Long-term results and diagnosis of PMP. Two patients with a perforated MN were excluded from the long-term analysis because follow-up information was not available. After a median follow-up of 50 months, 12 (52%) patients had developed a PMP after a median of 61 (range=13-121) months. No other sites of recurrence were reported during the follow-up. For patients without a scheduled follow-up, the diagnosis of PMP had been made based on symptoms after a median of 72 (range=25-121) months. This interval was statistically shorter in patients who had been followed-up regularly; in their case, the diagnosis had been made after a median of 14 (range=13-46) months. In the univariate analysis, no factor reached statistical significance for the prediction of PMP. Nevertheless, a trend was found in the case of perforated MN (p=0.068; hazard ratio=8.294; 95% confidence interval=0.6972-470.4172). This was associated with a 65% recurrence rate compared to 17% in those without perforation.

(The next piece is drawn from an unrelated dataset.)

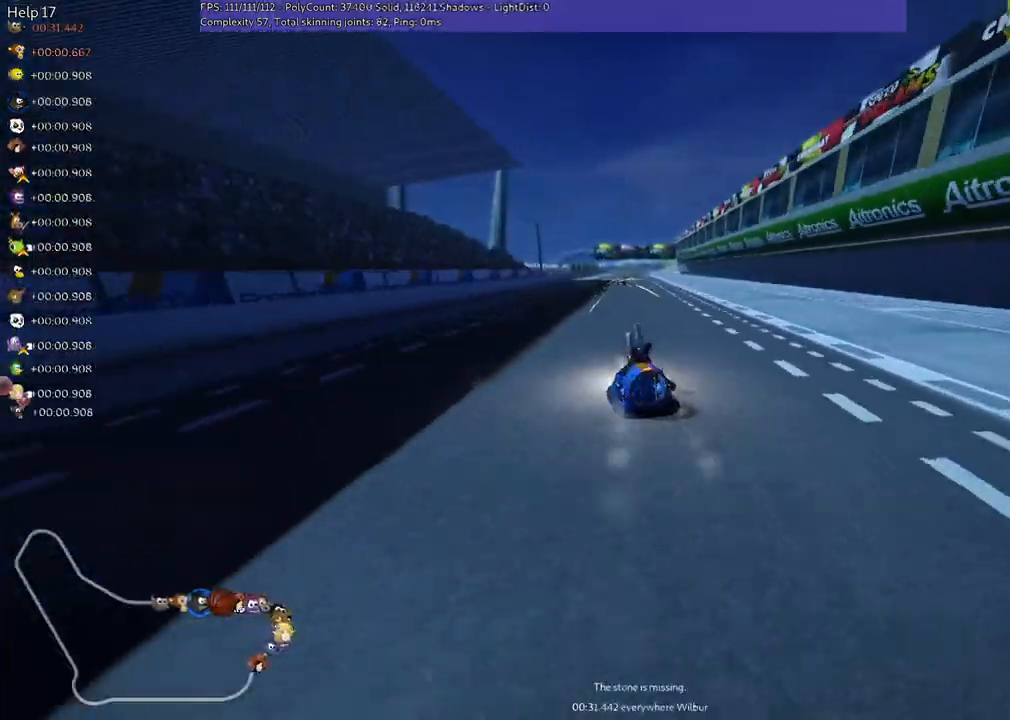
{"keys": ["left", "m", "right", "up"], "events": [[33, "left", "up"], [100, "right", "down"], [133, "m", "down"], [167, "left", "down"], [233, "right", "up"], [433, "right", "down"]]}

Treatment of PMP. Among the 12 patients who had subsequently developed a PMP, 11 had been scheduled for CRS and one had been treated with systemic chemotherapy alone because of transdiaphragmatic tumor invasion. The median PCI at the time of surgery was 28 (range=8-39). Only seven (64%) patients had undergone a complete macroscopic resection (i.e. CC0/1) associated with HIPEC with a combinaison of oxaliplatin at the dose of 300 mg/m2 plus irinotecan at a dose of 200 mg/m2, at a temperature of 43°C during 30 min, associated with the administration of intravenous 5-fluorouracil at the dose of 400 mg/m2 and leucovorin at the dose of 20 mg/m2. For the remaining four patients, complete CRS had not been achieved either because of the extent of the peritoneal disease or due to poor general status related to their symptomatic PMP; HIPEC had not been performed in these patients. One patient had died postoperatively after complete CRS plus HIPEC on postoperative day 15. His peritoneal disease was extensive, with a PCI score of 28, and he had been operated on for a perforated mucinous adenocarcinoma with disseminated free acellular intraperitoneal mucin 8 years earlier.
Discussion
This study demonstrates that PMP may occur after MN resection at up to 10 years after the initial appendiceal surgery. This study failed to identify a subset of patients at risk of developing a PMP but a trend was found in the case of perforated MN, associated with a PMP rate of 65%, compared to 17% in the absence of perforation.
Complete CRS plus HIPEC is the treatment of choice for PMP. In 2006, an international panel of experts held a consensus conference where they stated that although PMP of MN origin is minimally invasive and rarely causes hematogenous or lymphatic metastases, the likelihood of long-term survival is limited, with no prospect of cure unless CRS and perioperative intraperitoneal chemotherapy are performed. These experts recommended CRS plus HIPEC as the standard of treatment for PMP (18). In the largest study from 16 specialized teams comprising 2,050 patients with PMP treated with CRS plus HIPEC, the median OS was 196 months and median PFS was 98 months. The 5-, 10- and 15-year OS rates were 74%, 63% and 59%, respectively (5).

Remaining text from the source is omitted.